At the same time, evidence from other laboratories began to suggest that CaM kinase's role in structural heart disease went beyond the electrical signaling network. CaM kinase protein was consistently elevated in patients and animals with structural heart disease. And mouse lines genetically engineered to produce excess CaM kinase developed a convincing model of structural heart disease — the hearts thickened, then dilated, and the animals died suddenly, Anderson said.

“We were interested in closing the loop: if we targeted CaM kinase for inhibition, could we prevent or reduce structural heart disease phenotypes that were relevant in patients?” Anderson asked.

Because existing CaM kinase inhibitor drugs affect a number of different targets, the investigators opted to use a genetic approach to block CaM kinase activity. Rong Zhang, M.D., Ph.D., research assistant professor of Medicine, engineered mice to express a peptide inhibitor of the kinase protein, or a control peptide that did not block the kinase, only in heart cells, and only after birth. Zhang linked the peptide inhibitor and the control peptide to a green fluorescent protein to confirm expression in heart, giving the engineered mouse hearts a green glow.

The researchers surgically created large heart attacks and studied how the hearts responded.
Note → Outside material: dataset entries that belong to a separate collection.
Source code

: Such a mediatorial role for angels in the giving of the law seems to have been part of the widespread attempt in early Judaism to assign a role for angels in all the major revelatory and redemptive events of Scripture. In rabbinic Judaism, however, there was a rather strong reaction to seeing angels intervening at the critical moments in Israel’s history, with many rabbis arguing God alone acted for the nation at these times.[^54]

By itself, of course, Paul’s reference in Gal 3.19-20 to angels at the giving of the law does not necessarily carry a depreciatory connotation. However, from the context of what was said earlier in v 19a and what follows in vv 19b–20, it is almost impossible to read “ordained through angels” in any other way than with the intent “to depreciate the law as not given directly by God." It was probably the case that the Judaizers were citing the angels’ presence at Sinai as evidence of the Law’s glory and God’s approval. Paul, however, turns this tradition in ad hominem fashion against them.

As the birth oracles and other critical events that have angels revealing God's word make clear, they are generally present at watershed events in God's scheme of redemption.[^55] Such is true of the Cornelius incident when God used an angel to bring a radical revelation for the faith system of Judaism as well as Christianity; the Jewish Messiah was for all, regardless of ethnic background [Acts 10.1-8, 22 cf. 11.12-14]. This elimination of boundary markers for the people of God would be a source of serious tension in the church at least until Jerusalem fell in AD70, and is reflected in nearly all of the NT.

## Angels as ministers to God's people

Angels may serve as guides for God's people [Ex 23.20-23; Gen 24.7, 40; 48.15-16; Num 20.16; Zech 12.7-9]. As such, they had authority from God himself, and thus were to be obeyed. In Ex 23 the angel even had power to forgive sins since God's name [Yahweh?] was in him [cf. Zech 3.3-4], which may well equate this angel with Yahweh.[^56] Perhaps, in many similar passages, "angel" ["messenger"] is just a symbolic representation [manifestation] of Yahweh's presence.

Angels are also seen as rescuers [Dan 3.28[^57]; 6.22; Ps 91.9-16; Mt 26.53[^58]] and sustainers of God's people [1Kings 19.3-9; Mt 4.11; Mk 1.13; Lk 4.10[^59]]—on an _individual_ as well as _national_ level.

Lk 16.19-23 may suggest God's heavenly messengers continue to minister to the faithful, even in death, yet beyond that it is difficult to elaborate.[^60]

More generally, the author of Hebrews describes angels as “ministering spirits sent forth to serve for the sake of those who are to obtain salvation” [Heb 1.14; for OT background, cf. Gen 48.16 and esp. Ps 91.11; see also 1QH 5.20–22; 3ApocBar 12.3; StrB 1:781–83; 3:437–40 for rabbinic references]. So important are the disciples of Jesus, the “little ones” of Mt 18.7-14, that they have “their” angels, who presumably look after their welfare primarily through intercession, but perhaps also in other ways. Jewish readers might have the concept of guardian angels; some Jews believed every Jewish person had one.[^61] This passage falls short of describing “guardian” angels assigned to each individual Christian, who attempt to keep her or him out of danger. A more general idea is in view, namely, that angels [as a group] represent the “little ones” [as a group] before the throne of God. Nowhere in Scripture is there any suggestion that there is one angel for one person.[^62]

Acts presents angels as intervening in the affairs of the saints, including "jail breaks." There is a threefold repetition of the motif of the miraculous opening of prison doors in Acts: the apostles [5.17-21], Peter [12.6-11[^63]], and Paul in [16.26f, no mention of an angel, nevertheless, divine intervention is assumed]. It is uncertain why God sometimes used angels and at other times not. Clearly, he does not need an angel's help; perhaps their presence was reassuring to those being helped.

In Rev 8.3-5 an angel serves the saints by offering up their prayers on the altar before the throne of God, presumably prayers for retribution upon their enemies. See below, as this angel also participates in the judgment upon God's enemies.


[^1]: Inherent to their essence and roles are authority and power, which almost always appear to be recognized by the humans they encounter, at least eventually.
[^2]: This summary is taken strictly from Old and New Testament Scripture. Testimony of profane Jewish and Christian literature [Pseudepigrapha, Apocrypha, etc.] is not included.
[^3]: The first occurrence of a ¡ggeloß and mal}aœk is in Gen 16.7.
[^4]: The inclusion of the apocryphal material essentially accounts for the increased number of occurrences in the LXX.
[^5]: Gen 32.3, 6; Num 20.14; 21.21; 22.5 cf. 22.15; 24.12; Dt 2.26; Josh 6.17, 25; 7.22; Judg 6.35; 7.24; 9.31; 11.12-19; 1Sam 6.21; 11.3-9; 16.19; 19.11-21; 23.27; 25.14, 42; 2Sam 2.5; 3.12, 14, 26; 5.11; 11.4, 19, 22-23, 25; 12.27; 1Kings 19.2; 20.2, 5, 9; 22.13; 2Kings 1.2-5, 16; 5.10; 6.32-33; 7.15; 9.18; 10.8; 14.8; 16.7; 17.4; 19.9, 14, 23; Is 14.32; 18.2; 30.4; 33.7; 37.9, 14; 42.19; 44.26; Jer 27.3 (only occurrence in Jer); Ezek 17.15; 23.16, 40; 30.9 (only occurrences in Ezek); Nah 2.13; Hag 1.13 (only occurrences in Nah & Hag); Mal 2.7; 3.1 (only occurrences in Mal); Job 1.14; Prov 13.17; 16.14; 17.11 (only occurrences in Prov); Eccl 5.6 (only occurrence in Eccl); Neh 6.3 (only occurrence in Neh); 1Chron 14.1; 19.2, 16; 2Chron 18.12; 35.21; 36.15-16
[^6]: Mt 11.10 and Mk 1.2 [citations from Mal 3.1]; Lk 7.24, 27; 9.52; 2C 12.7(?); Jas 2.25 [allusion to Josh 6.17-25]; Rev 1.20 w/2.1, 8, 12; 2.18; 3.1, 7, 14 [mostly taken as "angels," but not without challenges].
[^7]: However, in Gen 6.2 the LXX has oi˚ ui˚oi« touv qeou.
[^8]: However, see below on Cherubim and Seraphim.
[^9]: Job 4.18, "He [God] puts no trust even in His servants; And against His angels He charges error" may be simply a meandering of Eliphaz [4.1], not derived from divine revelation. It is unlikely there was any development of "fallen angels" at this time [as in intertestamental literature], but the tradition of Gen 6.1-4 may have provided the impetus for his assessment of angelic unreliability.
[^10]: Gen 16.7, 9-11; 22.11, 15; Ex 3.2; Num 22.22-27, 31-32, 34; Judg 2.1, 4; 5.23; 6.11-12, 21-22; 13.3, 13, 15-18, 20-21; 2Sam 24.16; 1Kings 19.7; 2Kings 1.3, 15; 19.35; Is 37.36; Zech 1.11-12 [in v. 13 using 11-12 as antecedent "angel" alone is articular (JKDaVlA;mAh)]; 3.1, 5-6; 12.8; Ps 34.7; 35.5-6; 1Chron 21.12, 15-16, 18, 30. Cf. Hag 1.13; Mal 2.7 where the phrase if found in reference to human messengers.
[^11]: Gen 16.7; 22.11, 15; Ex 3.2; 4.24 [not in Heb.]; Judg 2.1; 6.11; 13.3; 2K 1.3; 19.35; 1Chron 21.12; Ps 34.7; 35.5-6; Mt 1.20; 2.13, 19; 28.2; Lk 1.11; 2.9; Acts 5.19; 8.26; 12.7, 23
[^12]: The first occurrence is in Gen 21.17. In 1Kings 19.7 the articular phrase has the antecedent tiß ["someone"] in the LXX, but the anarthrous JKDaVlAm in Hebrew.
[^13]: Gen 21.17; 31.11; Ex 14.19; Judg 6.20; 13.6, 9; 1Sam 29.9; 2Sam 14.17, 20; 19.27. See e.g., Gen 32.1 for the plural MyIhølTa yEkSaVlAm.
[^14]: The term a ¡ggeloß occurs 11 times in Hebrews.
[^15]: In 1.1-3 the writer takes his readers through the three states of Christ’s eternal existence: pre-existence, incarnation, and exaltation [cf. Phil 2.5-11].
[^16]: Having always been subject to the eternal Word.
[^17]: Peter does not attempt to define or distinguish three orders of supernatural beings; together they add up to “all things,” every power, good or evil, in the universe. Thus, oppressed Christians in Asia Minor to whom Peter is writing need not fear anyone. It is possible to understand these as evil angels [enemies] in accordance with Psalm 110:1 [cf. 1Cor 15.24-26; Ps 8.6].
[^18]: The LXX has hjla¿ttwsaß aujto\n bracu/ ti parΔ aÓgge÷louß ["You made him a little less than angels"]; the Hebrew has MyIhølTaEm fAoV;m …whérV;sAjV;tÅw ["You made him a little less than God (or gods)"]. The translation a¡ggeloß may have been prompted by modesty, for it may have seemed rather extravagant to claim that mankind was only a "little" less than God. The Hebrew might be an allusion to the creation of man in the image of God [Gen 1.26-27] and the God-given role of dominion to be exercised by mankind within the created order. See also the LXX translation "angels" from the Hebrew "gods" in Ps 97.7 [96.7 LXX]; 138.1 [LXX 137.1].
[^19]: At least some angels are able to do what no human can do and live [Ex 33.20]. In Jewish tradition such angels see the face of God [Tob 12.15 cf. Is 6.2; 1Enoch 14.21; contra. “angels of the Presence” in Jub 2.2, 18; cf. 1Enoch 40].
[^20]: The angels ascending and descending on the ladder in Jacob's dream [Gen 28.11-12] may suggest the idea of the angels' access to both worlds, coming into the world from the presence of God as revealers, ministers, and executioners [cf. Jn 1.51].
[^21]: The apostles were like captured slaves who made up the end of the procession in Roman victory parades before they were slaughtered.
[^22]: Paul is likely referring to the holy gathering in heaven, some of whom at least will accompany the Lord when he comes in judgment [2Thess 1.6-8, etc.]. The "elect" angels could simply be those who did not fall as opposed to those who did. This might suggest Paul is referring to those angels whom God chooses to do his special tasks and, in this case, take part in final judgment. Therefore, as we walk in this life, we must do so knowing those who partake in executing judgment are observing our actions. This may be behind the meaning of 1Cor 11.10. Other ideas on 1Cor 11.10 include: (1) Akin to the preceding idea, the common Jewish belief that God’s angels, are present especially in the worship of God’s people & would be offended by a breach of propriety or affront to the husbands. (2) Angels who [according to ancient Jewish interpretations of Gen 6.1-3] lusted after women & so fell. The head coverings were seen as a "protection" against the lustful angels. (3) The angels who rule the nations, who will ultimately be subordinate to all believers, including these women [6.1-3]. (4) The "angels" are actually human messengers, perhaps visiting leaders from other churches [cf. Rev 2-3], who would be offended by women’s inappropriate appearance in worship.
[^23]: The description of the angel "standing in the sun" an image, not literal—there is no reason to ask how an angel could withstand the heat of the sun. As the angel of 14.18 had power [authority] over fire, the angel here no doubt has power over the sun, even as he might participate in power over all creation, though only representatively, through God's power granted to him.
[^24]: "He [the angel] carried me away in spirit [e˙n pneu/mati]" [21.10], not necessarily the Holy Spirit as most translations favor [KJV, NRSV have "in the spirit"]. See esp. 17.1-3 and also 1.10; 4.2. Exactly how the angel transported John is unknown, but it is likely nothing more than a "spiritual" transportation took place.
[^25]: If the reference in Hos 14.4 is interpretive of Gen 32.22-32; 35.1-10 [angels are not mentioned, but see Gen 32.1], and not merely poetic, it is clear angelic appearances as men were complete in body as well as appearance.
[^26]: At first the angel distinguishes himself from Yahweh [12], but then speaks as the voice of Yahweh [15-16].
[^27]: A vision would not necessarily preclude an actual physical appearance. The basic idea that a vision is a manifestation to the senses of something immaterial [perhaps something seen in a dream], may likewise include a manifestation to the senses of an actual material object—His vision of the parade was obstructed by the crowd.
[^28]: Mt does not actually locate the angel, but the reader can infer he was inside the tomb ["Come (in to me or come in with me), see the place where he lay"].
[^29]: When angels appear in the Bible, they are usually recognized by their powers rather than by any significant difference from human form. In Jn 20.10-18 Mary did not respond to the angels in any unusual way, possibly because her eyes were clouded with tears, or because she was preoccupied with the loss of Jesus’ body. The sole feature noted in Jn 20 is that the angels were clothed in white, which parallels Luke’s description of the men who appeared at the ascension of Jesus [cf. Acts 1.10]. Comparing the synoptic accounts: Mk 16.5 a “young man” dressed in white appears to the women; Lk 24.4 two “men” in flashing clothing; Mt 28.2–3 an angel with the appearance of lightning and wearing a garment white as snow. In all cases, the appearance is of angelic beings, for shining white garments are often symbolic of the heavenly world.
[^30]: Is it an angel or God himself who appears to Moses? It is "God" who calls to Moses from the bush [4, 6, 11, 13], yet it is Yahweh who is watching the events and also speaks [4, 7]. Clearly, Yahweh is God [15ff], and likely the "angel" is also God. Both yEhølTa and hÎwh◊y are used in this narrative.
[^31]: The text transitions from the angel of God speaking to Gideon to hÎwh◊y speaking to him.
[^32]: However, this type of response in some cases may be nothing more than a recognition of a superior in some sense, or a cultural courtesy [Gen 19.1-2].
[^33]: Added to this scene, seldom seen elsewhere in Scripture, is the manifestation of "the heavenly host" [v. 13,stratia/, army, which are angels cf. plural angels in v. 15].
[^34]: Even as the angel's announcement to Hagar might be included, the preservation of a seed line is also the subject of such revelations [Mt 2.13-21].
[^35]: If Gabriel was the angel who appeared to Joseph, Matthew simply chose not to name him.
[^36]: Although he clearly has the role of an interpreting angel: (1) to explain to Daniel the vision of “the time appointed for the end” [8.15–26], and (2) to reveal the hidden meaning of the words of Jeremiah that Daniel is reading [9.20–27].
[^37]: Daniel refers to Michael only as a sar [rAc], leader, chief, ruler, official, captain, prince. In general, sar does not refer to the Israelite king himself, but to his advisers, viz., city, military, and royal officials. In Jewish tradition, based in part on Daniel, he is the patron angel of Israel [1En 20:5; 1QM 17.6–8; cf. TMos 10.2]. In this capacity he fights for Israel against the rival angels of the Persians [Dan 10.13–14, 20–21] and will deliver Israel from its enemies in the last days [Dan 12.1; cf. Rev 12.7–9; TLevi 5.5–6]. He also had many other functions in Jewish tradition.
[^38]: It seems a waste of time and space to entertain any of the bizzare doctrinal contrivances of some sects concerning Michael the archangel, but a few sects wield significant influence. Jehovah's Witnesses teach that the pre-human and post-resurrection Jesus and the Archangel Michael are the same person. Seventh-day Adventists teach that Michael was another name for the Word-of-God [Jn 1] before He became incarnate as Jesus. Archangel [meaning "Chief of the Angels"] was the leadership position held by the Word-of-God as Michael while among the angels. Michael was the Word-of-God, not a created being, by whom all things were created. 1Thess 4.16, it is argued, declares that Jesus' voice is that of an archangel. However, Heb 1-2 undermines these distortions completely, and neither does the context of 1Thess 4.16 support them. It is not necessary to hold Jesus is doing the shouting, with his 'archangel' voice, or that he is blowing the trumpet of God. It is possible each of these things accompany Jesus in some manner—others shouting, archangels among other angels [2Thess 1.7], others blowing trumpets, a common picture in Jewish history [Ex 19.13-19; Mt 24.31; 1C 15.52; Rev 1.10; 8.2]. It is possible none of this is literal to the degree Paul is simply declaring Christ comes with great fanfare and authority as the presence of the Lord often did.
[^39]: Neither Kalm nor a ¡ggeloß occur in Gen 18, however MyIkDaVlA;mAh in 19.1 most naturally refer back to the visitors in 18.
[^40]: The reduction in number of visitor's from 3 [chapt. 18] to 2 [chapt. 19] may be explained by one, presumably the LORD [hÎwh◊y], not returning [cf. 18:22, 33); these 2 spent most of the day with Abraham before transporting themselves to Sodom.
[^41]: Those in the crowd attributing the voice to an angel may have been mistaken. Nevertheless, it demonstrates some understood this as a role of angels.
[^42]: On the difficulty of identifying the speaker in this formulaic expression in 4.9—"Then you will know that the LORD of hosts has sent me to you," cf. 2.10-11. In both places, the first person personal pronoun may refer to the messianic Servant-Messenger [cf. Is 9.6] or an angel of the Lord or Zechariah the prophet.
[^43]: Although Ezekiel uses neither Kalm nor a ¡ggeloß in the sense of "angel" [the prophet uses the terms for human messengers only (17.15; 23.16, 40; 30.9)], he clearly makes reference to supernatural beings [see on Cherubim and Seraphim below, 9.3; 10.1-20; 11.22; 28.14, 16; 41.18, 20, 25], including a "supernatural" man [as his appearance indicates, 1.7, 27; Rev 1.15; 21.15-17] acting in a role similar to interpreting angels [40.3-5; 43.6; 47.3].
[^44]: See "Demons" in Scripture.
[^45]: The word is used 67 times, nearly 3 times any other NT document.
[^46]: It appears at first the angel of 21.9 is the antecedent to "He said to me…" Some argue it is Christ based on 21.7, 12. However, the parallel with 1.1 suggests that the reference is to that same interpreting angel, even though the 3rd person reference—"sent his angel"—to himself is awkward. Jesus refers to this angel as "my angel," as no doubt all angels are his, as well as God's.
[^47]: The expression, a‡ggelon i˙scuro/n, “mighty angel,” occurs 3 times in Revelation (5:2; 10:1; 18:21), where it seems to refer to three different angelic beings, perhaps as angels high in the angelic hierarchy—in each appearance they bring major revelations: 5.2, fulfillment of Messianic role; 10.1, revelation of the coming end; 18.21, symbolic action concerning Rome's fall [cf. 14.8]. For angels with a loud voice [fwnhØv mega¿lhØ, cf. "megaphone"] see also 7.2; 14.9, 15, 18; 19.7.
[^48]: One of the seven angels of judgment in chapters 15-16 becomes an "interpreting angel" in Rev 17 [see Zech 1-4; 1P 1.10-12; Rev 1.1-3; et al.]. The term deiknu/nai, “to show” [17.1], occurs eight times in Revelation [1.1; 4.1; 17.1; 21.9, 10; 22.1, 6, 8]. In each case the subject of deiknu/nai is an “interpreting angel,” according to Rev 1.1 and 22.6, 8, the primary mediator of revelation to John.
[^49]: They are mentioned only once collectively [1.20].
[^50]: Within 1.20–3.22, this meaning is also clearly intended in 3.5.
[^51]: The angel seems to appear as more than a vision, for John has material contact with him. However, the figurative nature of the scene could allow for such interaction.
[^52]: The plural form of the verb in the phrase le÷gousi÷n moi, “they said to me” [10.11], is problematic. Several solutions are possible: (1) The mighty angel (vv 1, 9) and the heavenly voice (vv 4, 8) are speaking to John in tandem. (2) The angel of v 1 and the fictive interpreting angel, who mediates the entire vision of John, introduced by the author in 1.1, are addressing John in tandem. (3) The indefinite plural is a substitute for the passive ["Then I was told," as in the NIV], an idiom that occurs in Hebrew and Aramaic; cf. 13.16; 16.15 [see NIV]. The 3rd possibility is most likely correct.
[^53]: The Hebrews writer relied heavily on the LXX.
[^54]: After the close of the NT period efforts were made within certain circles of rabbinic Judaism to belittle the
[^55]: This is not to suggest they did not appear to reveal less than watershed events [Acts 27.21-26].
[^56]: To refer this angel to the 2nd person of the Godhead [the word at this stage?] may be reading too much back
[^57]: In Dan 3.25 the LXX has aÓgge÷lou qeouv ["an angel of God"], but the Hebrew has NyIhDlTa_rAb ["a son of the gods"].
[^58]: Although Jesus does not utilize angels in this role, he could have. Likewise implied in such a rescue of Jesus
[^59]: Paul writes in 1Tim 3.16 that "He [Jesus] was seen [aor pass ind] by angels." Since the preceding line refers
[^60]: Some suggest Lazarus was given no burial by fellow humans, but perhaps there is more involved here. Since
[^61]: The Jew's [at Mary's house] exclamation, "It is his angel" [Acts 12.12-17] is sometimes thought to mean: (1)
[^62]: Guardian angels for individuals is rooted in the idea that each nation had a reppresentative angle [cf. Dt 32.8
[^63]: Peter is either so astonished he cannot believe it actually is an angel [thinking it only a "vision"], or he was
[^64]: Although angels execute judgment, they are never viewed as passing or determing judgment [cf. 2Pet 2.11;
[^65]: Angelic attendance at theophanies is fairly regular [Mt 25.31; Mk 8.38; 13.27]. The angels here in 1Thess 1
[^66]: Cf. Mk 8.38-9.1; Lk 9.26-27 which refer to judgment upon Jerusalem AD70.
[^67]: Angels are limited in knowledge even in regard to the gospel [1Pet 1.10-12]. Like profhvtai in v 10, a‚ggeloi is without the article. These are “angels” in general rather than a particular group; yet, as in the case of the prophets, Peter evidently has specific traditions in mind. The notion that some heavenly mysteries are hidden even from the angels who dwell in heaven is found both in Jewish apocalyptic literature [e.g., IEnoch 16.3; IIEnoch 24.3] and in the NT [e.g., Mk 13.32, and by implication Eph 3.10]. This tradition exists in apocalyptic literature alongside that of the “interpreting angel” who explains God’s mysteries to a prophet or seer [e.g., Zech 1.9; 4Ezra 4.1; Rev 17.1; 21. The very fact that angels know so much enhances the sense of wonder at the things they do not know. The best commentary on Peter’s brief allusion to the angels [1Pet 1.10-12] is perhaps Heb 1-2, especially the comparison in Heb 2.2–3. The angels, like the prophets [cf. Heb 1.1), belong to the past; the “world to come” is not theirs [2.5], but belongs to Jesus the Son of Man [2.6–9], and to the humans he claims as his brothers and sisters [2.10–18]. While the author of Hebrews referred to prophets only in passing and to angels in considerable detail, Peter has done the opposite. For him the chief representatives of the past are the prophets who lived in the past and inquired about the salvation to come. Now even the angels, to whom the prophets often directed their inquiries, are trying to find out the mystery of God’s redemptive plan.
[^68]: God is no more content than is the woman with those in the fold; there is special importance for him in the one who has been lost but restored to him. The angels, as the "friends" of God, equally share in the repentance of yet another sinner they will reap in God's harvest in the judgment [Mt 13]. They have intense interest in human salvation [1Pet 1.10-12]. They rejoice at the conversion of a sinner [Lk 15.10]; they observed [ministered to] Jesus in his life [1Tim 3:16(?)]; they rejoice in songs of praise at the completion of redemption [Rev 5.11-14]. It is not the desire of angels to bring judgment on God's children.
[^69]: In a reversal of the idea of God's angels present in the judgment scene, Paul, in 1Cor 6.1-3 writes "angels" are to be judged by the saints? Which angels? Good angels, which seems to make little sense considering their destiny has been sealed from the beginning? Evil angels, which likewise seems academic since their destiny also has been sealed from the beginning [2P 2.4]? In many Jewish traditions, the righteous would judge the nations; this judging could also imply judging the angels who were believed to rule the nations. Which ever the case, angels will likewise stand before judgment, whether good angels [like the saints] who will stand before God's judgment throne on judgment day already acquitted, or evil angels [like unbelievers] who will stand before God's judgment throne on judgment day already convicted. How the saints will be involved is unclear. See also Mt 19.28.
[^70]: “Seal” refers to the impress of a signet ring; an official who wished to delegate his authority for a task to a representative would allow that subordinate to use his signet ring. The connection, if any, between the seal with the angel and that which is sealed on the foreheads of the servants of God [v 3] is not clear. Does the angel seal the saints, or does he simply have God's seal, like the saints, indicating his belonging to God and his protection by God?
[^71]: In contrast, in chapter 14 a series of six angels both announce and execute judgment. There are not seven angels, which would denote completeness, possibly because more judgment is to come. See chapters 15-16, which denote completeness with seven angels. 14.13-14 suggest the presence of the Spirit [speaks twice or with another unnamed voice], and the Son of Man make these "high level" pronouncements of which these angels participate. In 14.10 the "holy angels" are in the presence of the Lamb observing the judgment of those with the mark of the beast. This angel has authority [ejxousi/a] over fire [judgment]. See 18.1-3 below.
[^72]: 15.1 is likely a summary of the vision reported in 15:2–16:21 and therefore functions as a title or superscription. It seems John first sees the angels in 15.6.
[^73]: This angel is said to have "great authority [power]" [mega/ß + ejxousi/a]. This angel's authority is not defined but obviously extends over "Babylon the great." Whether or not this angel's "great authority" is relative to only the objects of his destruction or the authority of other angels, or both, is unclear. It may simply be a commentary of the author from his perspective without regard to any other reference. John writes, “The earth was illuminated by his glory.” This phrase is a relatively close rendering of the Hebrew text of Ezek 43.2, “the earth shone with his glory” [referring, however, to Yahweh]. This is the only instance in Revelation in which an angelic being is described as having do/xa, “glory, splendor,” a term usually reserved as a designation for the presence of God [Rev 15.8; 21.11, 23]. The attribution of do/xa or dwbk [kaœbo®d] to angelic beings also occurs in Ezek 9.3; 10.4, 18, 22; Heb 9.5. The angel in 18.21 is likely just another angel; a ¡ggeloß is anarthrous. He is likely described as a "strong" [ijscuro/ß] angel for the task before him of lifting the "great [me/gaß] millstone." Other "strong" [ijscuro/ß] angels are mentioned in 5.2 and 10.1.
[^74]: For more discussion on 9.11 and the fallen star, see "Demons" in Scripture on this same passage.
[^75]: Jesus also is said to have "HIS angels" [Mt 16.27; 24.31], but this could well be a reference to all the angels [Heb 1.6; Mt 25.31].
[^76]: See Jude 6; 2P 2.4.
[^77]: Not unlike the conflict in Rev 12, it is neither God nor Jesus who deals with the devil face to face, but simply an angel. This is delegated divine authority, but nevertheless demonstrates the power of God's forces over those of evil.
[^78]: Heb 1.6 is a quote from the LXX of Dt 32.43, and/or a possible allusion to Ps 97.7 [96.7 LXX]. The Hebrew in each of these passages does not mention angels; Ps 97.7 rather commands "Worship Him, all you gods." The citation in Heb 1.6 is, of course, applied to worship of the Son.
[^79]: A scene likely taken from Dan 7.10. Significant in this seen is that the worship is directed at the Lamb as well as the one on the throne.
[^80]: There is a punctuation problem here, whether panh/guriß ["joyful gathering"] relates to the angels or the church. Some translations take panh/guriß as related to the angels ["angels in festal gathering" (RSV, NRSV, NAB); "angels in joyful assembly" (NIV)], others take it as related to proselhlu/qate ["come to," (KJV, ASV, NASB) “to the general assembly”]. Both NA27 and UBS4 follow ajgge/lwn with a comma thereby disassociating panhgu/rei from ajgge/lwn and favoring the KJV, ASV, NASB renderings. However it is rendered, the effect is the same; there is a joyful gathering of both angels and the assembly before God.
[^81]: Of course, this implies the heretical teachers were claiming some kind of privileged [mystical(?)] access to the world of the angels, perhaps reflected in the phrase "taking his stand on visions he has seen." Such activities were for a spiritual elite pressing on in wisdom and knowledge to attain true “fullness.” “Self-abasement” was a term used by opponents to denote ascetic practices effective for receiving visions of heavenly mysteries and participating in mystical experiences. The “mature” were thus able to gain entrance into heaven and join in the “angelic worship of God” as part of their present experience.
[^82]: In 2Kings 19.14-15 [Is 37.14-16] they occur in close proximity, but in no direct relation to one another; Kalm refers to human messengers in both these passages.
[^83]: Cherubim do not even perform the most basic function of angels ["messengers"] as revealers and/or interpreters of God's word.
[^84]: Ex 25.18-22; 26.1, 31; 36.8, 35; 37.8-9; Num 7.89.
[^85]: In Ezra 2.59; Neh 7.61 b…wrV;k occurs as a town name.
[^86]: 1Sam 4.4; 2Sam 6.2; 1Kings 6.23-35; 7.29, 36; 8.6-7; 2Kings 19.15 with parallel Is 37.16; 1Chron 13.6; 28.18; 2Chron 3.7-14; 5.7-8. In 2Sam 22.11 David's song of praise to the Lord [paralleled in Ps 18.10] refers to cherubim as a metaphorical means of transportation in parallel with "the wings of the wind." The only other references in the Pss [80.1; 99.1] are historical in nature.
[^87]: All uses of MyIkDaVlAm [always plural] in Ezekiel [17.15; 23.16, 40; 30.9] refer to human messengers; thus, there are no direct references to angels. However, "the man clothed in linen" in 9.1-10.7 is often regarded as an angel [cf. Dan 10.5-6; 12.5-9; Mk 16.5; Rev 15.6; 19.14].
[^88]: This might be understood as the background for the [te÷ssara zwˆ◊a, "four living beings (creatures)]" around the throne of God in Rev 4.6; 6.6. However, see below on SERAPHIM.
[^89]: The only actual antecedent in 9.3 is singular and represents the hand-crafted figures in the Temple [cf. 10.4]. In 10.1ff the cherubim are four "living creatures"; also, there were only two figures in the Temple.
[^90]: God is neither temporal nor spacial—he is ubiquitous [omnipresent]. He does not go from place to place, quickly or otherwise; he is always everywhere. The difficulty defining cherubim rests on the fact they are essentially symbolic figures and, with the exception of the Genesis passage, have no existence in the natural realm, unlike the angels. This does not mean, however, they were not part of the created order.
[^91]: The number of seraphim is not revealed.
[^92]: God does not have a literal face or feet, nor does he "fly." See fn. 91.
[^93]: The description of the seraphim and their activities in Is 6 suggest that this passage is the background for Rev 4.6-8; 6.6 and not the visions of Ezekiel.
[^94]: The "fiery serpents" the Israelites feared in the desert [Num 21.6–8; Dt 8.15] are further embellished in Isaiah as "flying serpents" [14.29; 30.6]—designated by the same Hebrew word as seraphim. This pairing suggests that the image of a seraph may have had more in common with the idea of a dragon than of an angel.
In non-engineered mice and mice with control peptide, the hearts underwent structural remodeling — the surviving heart muscle thickened and hypertrophied in an attempt to compensate, then it dilated and failed. Mice expressing CaM kinase inhibitor fared better.

“The mice with genetic CaM kinase inhibition didn't undergo such severe remodeling and their cardiac function remained substantially improved,” Anderson said.

Systemic administration of a CaM kinase inhibitor drug to non-engineered mice had a similar effect.

The investigators then isolated and dissociated surviving heart muscle cells and found that the cells from mice with inhibited CaM kinase — either genetic or pharmacologic — managed calcium in a way that looked more normal and had highly preserved contraction and relaxation responses compared to cardiac cells from mice without inhibited CaM kinase.

“Our data suggest that the activity of CaM kinase is enough to make several of the 'bad' phenotypes in common heart disease: the dilation, dysfunction, and lack of ability to manage intracellular calcium. And by inhibiting CaM kinase, you can preserve and shift many of those functions toward more normal levels,” Anderson said.

The cardiac cells with CaM kinase inhibition retained a complete ability to respond to the drug isoproterenol, which activates the beta adrenergic receptor, part of the physiological “fight or flight” response to adrenaline. This finding is important, Anderson said, as it suggests that the heart muscle retains normal physiological responses even when CaM kinase is inhibited for a long period of time.

“There's a huge unmet need for drugs to treat individuals with structural heart disease,” Anderson said. “The two-pronged worry in these patients is electrical instability leading to arrhythmias and mechanical dysfunction leading to heart failure. CaM kinase inhibition could address both concerns.”

Anderson has been working with a company to develop CaM kinase inhibitor drugs, and his laboratory is currently testing several new candidates.

Rong Zhang, M.D., Ph.D., Michelle S. C. Khoo, M.D., Yuejin Wu, Ph.D., and Yingbo Yang, M.D., Ph.D., are the lead authors of the Nature Medicine paper. The research was supported by the National Institutes of Health and the American Heart Association.